TAREAS –
1) En la oración del texto sobre clase obrera y socialismo que empieza con "Pero no creo que se pueda presentar", enumera los estados del obrero que allí se mencionan.
2) Reproduce tal cual el fragmento del texto sobre clase obrera y socialismo que va de "Como comprenderás, si" a "sobre esto último.", con ambos extremos incluidos.

TEXTO DE LECTURA –
▼

Como comprenderás, si los análisis precedentes son correctos, se impone extraer la conclusión de que no hay ningún vínculo necesario entre clase obrera y socialismo (como lo hay entre burguesía y propiedad privada o entre campesino y derecho a la tierra). Y creo que esto explica muy bien por qué los obreros reales han profesado las creencias más diversas en este terreno, y por qué rara vez han sido mayoritariamente revolucionarios. Nada de esto significa, sin embargo, que no haya vínculo alguno entre clase obrera y socialismo.

Alguna explicación sobre esto último.

Yo acepto que el socialismo es inviable si no lo asume al menos la mayoría de los trabajadores, y que el socialismo es incompatible con la burguesía. Pero no creo que se pueda presentar al socialismo como el objetivo que todo obrero debería tener si no estuviera alienado, engañado por la ideología burguesa o manipulado quien sabe por quién. Hay muy buenas razones, por ejemplo, para que un obrero sea socialdemócrata o peronista. Y estas razones se tornan tanto o más claras ni bien comprendemos que quizá esos obreros persigan objetivos y tengan anhelos diferentes a los nuestros, socialistas. Esto ayuda a entender por qué casi nunca los trabajadores reales se desengañan con sus dirigencias reformistas o conservadoras, como esperan y vaticinan los revolucionarios. Simplemente, no perseguían los objetivos de revolucionar la sociedad, y acaso ni siquiera aspiraban a la socialización de la propiedad y a una forma de vida basada en la actividad libre. Esto remite a otro problema fundamental, que quisiera tratar con cuidado para evitar malos entendidos y para diferenciar mis planteos de otros que en apariencia son parecidos, pero que no tienen nada que ver con lo que pienso (por ejemplo los de Laclau, a quien he criticado por extenso en El marxismo en la encrucijada).

▲

DATOS PROPORCIONADOS –
▼

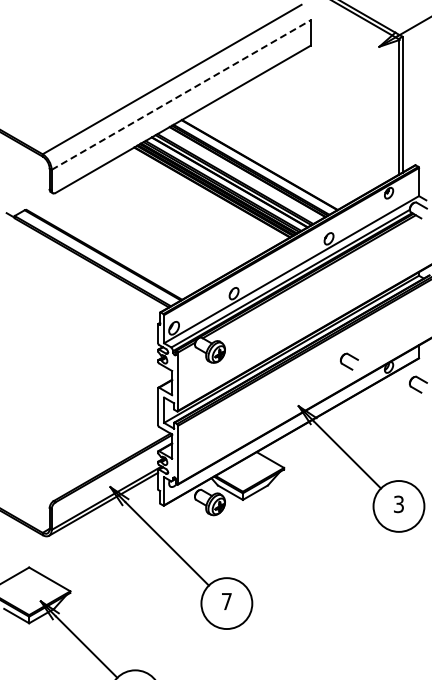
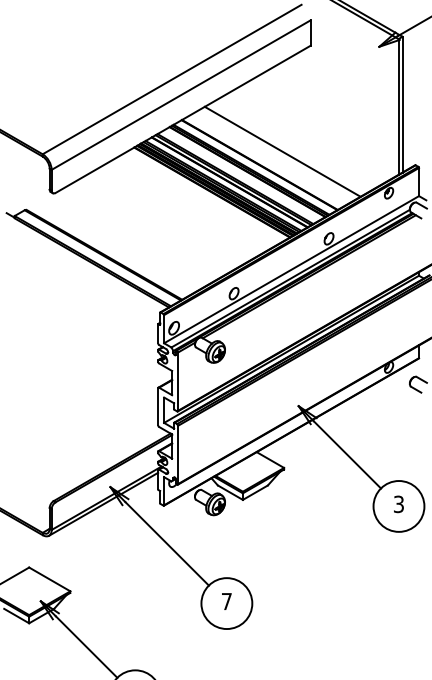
line at (181, 94): dashed -> solid
line at (282, 151): none -> present
part at (349, 361): present -> none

▲

RESPUESTAS DADAS –
1) alienado; engañado por la ideología burguesa; manipulado quien sabe por quién

2)
Como comprenderás, si los análisis precedentes son correctos, se impone extraer la conclusión de que no hay ningún vínculo necesario entre clase obrera y socialismo (como lo hay entre burguesía y propiedad privada o entre campesino y derecho a la tierra). Y creo que esto explica muy bien por qué los obreros reales han profesado las creencias más diversas en este terreno, y por qué rara vez han sido mayoritariamente revolucionarios. Nada de esto significa, sin embargo, que no haya vínculo alguno entre clase obrera y socialismo.

Alguna explicación sobre esto último.